» **Record excerpts**:

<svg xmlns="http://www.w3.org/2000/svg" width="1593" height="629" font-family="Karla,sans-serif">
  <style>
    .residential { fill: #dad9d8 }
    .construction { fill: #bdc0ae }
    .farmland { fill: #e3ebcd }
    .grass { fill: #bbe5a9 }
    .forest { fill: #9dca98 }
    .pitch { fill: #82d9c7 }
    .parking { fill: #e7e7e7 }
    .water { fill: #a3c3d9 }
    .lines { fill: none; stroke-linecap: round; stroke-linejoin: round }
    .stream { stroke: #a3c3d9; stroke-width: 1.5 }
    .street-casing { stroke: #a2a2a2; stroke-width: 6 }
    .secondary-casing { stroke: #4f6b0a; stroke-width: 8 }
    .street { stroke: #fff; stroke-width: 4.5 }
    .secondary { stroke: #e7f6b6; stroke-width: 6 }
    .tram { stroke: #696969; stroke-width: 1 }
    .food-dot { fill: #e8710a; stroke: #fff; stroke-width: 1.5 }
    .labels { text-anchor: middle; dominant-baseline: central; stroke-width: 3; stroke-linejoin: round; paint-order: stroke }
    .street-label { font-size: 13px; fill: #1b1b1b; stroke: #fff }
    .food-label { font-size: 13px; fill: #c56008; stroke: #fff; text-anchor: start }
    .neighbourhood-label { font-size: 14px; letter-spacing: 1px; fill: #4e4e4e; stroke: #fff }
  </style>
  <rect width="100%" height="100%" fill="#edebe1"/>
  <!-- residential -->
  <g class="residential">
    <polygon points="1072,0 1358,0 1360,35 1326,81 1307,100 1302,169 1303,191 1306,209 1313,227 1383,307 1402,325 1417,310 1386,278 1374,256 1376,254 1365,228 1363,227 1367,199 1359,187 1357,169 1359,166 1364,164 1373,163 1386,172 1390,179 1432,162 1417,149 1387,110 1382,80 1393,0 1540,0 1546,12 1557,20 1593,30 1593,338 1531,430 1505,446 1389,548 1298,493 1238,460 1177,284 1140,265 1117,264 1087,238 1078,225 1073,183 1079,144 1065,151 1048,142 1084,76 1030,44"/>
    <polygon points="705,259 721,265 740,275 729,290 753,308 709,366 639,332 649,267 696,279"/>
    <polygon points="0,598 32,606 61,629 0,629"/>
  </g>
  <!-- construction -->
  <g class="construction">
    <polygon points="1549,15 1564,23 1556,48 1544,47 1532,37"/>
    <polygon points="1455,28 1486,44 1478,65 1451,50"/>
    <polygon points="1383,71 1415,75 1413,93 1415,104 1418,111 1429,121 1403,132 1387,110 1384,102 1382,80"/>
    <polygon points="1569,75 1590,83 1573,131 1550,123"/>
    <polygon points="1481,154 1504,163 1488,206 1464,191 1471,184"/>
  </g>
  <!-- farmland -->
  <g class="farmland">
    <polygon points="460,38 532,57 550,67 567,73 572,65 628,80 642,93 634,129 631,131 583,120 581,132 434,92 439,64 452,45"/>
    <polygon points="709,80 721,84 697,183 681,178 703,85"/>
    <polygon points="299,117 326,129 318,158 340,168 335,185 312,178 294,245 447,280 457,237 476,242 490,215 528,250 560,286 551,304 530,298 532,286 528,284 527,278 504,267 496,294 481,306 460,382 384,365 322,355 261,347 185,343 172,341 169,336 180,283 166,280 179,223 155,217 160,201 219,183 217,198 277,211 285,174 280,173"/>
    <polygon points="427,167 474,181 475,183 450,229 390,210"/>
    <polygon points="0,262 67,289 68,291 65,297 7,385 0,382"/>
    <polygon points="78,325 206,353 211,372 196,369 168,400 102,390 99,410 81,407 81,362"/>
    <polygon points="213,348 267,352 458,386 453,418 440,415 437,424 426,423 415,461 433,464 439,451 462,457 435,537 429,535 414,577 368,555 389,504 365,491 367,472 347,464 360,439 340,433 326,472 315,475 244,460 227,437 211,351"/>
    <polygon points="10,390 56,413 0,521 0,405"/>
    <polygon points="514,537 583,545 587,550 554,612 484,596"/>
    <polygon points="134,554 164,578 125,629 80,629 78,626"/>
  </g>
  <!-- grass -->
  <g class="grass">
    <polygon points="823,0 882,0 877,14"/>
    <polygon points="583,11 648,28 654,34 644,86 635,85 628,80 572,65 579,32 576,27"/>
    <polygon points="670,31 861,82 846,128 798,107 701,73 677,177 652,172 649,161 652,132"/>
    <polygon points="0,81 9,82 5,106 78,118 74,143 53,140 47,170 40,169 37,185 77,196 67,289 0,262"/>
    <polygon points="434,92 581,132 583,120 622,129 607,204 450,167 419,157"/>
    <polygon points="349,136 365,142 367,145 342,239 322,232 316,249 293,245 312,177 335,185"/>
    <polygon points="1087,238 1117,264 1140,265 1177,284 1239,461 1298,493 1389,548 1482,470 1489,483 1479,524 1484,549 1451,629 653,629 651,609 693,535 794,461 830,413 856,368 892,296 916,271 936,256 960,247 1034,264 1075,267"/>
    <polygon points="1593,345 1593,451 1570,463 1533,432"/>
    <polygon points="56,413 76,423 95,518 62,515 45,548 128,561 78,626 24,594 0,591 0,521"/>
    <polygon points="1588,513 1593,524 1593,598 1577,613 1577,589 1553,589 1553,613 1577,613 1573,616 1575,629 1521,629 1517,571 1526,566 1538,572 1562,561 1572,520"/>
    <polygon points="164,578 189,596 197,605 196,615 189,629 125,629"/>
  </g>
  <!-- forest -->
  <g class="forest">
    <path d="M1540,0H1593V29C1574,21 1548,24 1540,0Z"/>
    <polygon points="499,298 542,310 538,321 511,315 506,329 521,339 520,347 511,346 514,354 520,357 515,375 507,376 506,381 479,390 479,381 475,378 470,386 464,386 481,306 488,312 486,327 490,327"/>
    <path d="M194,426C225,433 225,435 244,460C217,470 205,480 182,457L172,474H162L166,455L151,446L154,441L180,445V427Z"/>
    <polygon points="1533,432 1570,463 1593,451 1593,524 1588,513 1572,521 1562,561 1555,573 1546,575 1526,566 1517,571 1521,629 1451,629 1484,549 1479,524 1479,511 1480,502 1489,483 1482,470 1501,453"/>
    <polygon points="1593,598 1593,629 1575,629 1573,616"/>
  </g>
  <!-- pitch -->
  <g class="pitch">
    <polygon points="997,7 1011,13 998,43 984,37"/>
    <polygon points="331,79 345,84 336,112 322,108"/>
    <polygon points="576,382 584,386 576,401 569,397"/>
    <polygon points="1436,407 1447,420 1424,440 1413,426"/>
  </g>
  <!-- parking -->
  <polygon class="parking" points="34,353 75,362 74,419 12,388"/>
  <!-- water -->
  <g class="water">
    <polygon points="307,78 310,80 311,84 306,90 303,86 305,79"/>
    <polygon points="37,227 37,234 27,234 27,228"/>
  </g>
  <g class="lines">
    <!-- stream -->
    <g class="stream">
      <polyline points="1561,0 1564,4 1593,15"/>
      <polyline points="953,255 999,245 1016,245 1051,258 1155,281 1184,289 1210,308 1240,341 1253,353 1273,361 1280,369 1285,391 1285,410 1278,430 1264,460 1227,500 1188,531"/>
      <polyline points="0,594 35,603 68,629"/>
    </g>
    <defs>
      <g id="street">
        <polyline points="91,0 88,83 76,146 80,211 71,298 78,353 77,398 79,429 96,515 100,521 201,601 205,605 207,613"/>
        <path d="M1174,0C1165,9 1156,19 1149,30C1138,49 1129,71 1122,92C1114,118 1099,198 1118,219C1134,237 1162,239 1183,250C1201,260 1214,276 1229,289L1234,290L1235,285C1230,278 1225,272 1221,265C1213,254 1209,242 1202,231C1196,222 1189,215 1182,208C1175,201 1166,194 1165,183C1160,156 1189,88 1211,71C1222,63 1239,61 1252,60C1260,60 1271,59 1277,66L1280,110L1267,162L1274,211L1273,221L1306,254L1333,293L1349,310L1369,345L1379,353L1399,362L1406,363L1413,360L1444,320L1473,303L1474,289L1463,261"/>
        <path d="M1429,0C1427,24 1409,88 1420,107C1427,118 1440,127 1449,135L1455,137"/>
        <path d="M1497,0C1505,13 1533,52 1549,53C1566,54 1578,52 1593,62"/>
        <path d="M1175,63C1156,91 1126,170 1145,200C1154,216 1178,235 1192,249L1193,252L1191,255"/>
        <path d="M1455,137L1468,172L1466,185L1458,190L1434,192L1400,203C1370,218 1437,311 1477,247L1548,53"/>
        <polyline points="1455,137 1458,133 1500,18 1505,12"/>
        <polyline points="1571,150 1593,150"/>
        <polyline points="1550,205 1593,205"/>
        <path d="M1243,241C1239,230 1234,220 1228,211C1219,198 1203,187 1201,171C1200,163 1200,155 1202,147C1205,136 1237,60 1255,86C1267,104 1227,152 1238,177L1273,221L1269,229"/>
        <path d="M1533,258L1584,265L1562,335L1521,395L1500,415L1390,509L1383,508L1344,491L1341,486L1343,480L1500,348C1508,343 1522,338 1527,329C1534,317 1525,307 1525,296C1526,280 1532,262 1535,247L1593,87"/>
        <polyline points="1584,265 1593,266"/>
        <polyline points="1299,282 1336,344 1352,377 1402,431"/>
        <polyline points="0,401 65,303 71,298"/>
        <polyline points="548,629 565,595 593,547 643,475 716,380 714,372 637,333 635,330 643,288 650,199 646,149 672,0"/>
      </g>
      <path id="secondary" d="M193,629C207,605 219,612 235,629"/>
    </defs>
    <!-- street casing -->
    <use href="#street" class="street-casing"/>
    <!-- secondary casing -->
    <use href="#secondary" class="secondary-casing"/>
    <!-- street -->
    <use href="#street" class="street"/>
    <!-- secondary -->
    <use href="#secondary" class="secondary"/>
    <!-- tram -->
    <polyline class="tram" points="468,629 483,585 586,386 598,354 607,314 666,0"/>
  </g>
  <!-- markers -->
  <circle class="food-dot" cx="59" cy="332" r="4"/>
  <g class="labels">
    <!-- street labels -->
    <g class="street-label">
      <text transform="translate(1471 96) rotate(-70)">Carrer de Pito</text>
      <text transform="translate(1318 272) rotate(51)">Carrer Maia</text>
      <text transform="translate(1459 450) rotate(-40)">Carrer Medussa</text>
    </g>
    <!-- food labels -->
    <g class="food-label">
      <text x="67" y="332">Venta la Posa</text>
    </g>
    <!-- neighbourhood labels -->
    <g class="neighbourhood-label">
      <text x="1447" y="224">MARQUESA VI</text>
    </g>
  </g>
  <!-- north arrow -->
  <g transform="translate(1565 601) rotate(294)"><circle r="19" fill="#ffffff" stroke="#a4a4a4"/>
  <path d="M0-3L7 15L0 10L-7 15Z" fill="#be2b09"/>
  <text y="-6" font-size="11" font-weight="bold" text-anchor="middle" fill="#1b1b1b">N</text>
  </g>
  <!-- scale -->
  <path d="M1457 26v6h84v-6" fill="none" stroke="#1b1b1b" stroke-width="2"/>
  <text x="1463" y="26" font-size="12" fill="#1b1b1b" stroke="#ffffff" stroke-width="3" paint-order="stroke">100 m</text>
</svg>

» **Work required**:
When a line in the listing includes the word "none", report that line in full.

» **Completed exercise**:
    .lines { fill: none; stroke-linecap: round; stroke-linejoin: round }
  <path d="M1457 26v6h84v-6" fill="none" stroke="#1b1b1b" stroke-width="2"/>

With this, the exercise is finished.